Task: All lines from the beginning of the listing through the line with "### Repository" are to be copied word for word; the pictures are not.

Dataset content:
________________
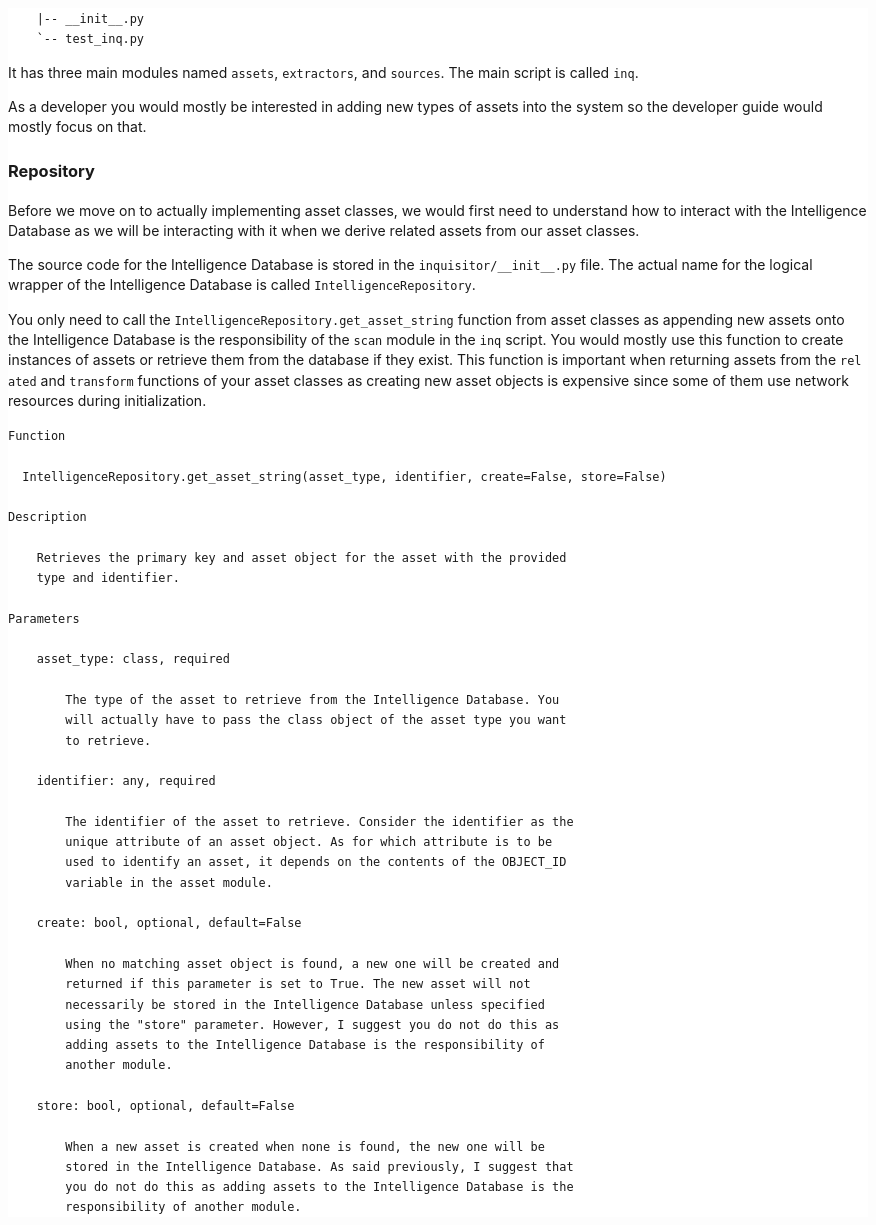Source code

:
 ```
    |-- __init__.py
    `-- test_inq.py
```

It has three main modules named `assets`, `extractors`, and `sources`. The main script is called `inq`.

As a developer you would mostly be interested in adding new types of assets into the system so the developer guide would mostly focus on that.

### Repository

Before we move on to actually implementing asset classes, we would first need to understand how to interact with the Intelligence Database as we will be interacting with it when we derive related assets from our asset classes.

The source code for the Intelligence Database is stored in the `inquisitor/__init__.py` file. The actual name for the logical wrapper of the Intelligence Database is called `IntelligenceRepository`.

You only need to call the `IntelligenceRepository.get_asset_string` function from asset classes as appending new assets onto the Intelligence Database is the responsibility of the `scan` module in the `inq` script. You would mostly use this function to create instances of assets or retrieve them from the database if they exist. This function is important when returning assets from the `related` and `transform` functions of your asset classes as creating new asset objects is expensive since some of them use network resources during initialization.

```
Function

  IntelligenceRepository.get_asset_string(asset_type, identifier, create=False, store=False)

Description
    
    Retrieves the primary key and asset object for the asset with the provided 
    type and identifier.

Parameters

    asset_type: class, required

        The type of the asset to retrieve from the Intelligence Database. You
        will actually have to pass the class object of the asset type you want
        to retrieve.

    identifier: any, required

        The identifier of the asset to retrieve. Consider the identifier as the
        unique attribute of an asset object. As for which attribute is to be
        used to identify an asset, it depends on the contents of the OBJECT_ID
        variable in the asset module.

    create: bool, optional, default=False

        When no matching asset object is found, a new one will be created and 
        returned if this parameter is set to True. The new asset will not
        necessarily be stored in the Intelligence Database unless specified
        using the "store" parameter. However, I suggest you do not do this as
        adding assets to the Intelligence Database is the responsibility of
        another module.

    store: bool, optional, default=False

        When a new asset is created when none is found, the new one will be
        stored in the Intelligence Database. As said previously, I suggest that
        you do not do this as adding assets to the Intelligence Database is the
        responsibility of another module.
```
________________
Exercise answer:
Source code

:
 ```
    |-- __init__.py
    `-- test_inq.py
```

It has three main modules named `assets`, `extractors`, and `sources`. The main script is called `inq`.

As a developer you would mostly be interested in adding new types of assets into the system so the developer guide would mostly focus on that.

### Repository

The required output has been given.